SynCTI fosters such talent through PhD programs, postdoctoral fellowships, and workshops, attracting global students to NUS. This aligns with Singapore's Research, Innovation and Enterprise 2025 plan, boosting biotech R&D.

Beyond Plastics: Multifaceted Applications

While EG degradation targets PET recycling (Singapore imports millions of tonnes yearly), LySE extends to pharmaceuticals (optimizing drug pathways), pollutants (e.g., pesticides), and carbon capture (AI-designed CO2 fixation). A patent filing paves commercialization.

In medicine, SynCTI's related work engineers gut bacteria for liver-brain disorders, absorbing ammonia and restoring nutrients—showcasing synbio's dual clinical-tech potential. NUS news release highlights scalability.

SynCTI's Role in Singapore Higher Education

NUS SynCTI exemplifies Singapore universities' biotech prowess. With NTU and SMU complements, it trains 100+ graduates yearly in synbio, contributing to a sector employing 64,000+ (up 64% in a decade). NUS ranks top in Asia for biological sciences (QS 2026), driving EDB-backed growth.

Programs include MSc/PhD in Biochemistry, interdisciplinary modules, and industry partnerships like A*STAR, preparing students for roles in Biopolis hub.

Career Opportunities in Synthetic Biology

Singapore's biotech jobs surge, with synbio roles like research fellows at NUS (SGD 5,000+/month) and biotechnologists (SGD 4,500+). Demand grows 10-15% yearly, per MyCareersFuture. NUS alumni secure positions at GSK, Pfizer Singapore.

• Research Assistant: Lab work, SGD 3,000-4,000
• Postdoc: Evolution engineering, SGD 6,000+
• Industry Scientist: Pathway optimization, SGD 7,000+

Skills: CRISPR, metabolic modeling, phage engineering—taught at NUS.

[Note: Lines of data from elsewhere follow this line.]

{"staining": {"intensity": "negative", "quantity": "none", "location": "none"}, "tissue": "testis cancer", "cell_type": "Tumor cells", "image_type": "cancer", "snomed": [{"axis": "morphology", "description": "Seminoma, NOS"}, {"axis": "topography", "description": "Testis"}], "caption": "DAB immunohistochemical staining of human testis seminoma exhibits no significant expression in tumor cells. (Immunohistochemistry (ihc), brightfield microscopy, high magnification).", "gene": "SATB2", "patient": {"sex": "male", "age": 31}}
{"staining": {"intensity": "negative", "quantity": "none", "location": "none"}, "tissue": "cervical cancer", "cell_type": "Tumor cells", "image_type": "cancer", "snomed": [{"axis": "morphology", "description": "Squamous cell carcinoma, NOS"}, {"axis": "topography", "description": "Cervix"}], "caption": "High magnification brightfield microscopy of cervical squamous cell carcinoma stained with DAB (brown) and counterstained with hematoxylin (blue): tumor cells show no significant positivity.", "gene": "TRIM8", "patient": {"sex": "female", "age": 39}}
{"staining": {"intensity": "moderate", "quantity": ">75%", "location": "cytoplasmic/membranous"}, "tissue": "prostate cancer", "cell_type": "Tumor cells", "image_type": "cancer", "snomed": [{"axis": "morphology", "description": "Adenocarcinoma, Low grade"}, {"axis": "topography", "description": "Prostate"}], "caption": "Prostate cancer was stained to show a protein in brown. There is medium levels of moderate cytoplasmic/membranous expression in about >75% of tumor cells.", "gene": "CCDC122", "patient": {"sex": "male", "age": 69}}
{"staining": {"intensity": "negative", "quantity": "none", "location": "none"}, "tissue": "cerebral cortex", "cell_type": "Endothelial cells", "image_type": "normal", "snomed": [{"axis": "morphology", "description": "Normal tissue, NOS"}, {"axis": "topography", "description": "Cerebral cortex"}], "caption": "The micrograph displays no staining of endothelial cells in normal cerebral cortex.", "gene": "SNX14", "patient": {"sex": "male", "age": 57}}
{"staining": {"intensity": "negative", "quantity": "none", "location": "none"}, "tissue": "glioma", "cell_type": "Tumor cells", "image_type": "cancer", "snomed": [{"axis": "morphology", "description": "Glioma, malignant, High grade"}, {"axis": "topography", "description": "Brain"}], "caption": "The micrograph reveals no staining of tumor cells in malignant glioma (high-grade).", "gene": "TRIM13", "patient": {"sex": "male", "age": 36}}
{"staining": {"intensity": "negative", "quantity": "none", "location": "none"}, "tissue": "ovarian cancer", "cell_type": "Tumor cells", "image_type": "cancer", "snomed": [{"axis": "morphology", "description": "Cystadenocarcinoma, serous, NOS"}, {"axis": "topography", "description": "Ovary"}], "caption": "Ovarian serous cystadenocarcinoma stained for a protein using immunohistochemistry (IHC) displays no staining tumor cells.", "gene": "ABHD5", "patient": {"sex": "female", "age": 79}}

Photo by National Institute of Allergy and Infectious Diseases on Unsplash

Future Outlook: Scaling Impact Globally

Future LySE applications include deploying plastic-munching consortia in Singapore's waste facilities and CO2 pathways for net-zero goals. NUS plans AI-synbio integration, positioning Singapore as Asia's biotech leader. Challenges like regulatory approval persist, but SynCTI's translational focus accelerates deployment.

This breakthrough reinforces NUS's innovation ecosystem, inspiring higher ed collaborations across Singapore universities.